Within this approach, domestic markets also regain relevance. Carmen Lee, head of OCBC investment research, highlighted Singapore equities as part of portfolio diversification. “For those who have neglected Singapore, please do not neglect Singapore anymore,” she said, noting “about 27 percent total returns” including dividends, outperforming many global peers. She linked renewed momentum to initiatives such as the Grant for Equity Market Singapore and the government’s SGD 5 billion ($3.9 billion) Equity Market Development Programme, which channels institutional capital into Singapore equities, particularly small and mid-cap stocks.

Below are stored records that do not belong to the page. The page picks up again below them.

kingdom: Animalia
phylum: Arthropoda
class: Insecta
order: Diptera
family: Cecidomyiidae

Alternative assets and infrastructure reflect structural adaptation

As constraints become clearer, alternative assets such as gold and silver play a more deliberate role in strengthening portfolio resilience. Christopher Wong, executive director and foreign exchange strategist for global markets research and strategy at OCBC, said gold has moved “beyond a nice-to-have tactical hedge” to become “a strategic core holding.” He pointed to sustained official sector demand, noting that “central bank buying forms that structural demand” in an environment marked by policy uncertainty and elevated leverage. OCBC notes that more than 90 percent of global central banks expect to increase gold reserves over the next 12 months. Silver, by contrast, acts as “an amplifier,” supported by industrial demand, though investors should “mind the volatility.”

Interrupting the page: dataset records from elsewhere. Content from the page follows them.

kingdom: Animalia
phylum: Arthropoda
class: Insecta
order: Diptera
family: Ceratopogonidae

Adaptation also extends to financial infrastructure, where digital assets are moving from experimentation towards practical use. Steven Hu, head of digital assets, global markets at OCBC, described tokenisation as “strategically important for banks,” enabling financial products to operate globally “24/7, in real time.” He noted that “2025 marked the shift from testing to commercialisation,” highlighting collaboration with regulators and market participants, including wholesale central bank digital currency pilots with the Monetary Authority of Singapore and participation in initiatives such as Project BLOOM, which explores how tokenised deposits and digital money can function within existing banking and settlement systems.

The seminar underscored a market environment where opportunity and constraint move side by side. Liquidity continues to underpin asset prices, but its influence is increasingly mediated by geopolitics, policy boundaries and structural economic shifts. Investment decisions therefore place greater emphasis on diversification, risk control and consistency across market cycles. Confidence has not vanished, but it now rests more on discipline and structure than on the expectation that favourable conditions will continue unchanged.